Here’s a sample of a monologue presented in Everyone’s American English (and sorry for the scan quality, but I haven’t time to scan it again and I think you can probably make out most of it):

Seriously, that is how the speech ends. I don’t get it either. It’s followed by a complete version (somewhat different, mind) of the speech in Korean, and then several pages of detailed exegesis on specific idioms abd phrases.

Not only does Bahk set the bar pretty damned high, if you ask me, in terms of idioms and colorful speech, but he also mixes in stuff that looks like outright nonsense. How To Speak American Expression has some, er, “American Expression” which baffle me. They might have been expressions once, or they might be now, I’m not sure, but they are bizarre to me. For example, this bit of dialog (from page 198 of my edition):

A: He is always on the spoon.

B: He is spoony on a woman.

Because, really, calling your buddy a horndog is exactly why people in Korea in 1973 were learning English, right? Fascinatingly, Google claims there are 26 instances of “spoony on a woman” online. 24 of them  are on Korean websites, and one is in a journal article titled Problems of Language in Cross-Cultural Research. The only other English instance being Dolores, a novel by someone named Mrs.

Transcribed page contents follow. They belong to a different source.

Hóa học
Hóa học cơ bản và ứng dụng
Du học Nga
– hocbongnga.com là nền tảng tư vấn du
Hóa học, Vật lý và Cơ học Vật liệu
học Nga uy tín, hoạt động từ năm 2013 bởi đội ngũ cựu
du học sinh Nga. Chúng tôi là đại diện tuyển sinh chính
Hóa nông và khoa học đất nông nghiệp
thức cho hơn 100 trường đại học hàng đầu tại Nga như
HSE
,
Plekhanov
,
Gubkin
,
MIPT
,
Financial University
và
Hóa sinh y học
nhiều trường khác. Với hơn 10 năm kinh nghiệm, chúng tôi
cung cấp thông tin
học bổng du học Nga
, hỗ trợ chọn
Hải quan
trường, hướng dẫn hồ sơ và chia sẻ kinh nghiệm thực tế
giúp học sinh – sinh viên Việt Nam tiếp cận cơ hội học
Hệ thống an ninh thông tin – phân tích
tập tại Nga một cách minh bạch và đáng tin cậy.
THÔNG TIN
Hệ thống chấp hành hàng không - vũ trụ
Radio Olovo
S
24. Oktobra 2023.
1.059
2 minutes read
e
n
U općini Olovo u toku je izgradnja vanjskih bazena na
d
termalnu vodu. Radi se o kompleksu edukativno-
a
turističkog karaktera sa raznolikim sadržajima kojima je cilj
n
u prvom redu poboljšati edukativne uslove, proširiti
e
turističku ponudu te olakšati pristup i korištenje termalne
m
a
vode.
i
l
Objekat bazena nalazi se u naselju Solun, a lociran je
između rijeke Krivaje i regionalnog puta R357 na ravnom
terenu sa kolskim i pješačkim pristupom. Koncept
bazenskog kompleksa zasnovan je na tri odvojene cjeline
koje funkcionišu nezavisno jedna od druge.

Forrester (see also here), one may imagine that this novel, published in 1875, is quite possibly the source of the idiom.

Or check this little goodie (from page 279):

A: He must be a screw driver.

B: But he ain’t got soaked.

This feels, to me, approximately like putting Yo Mama jokes in a modern TEFL textbook. I swear, some of these are caption contests waiting for photos to be submitted!

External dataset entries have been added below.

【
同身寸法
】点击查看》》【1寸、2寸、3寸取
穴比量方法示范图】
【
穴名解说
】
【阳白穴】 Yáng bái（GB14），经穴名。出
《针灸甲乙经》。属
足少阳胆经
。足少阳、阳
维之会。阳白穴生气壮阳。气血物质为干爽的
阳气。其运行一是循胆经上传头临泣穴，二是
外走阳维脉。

And not to be left behind in terms of the pedagogy of profanity, Robert Bahk anticipates English as a Second F*cking Language by a few decades with this little exchange, on 278:

A: What shall we do with this?

B: Stick it up your ass!

A: 이것은 어떻게 하지요?

B: 네 멋대로 하려무나!

The bold bits are subject to rather serious and careful exegesis in Korean, in quarter-page-long tiny-print passages.

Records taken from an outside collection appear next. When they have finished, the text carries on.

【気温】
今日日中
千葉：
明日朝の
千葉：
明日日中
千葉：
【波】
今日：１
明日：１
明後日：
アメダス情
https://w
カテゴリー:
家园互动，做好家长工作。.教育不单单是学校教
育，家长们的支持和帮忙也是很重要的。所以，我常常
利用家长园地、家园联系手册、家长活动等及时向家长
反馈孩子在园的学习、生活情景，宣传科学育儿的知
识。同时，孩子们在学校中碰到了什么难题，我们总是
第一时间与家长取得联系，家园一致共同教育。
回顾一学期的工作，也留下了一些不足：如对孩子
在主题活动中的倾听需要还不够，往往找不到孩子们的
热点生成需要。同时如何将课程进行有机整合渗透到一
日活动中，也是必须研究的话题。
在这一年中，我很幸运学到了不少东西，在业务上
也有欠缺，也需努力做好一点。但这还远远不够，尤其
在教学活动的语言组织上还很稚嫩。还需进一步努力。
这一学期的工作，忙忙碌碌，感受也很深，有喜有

However well-meaning Bahk was, he was not really up to the task of writing English language textbooks for people so that they could become proficient speakers of English. One feels at moments he was scrambling to show how much English he knew, and at other times was scrambling for filler. It was more of a buckshot approach to getting the language into people’s heads. And with buckshot, you kind of end up cramming random stuff in. In this case, even stuff that’s not really quite “English” at all. (In the sense of commonly used expressions, rather than colorful idioms that perhaps a handful of native speakers worldwide would understand immediately.)

The scary thing? The lady at the used bookshop told me that back in the day, these were the books from which people learned their English. Bahk was the TEFL kingpin of South Korea back in the 70s, she said… well, in not so many words, and she said it in Korean anyway.

The other scary thing? Recalling some of the national curriculum guidelines I read through for middle school textbooks, there are at least a few serious hunks of nonsense legislated into the EFL curriculum even now.Ask me about that time when I had to find a way of working, “You can’t possibly…” into a textbook chapter, avoiding the incorrect usage that the government expected me to include, at the last minute.1

Plus ça change, plus le spoony on a nonsense….


  1. Textbook standards guidelines are—or at least at the time, they were—issued at the last minute, meaning textbook publishers have teams develop wonderful textbooks following the previous guidelines for a few years, and then have them rewrite sizeable chunks of them over a few short weeks. When a British friend heard about this, he asked me, “Why don’t they just issue the new guidelines at the beginning of the cycle, instead of the end?” Indeed… but then, that would require planning ahead.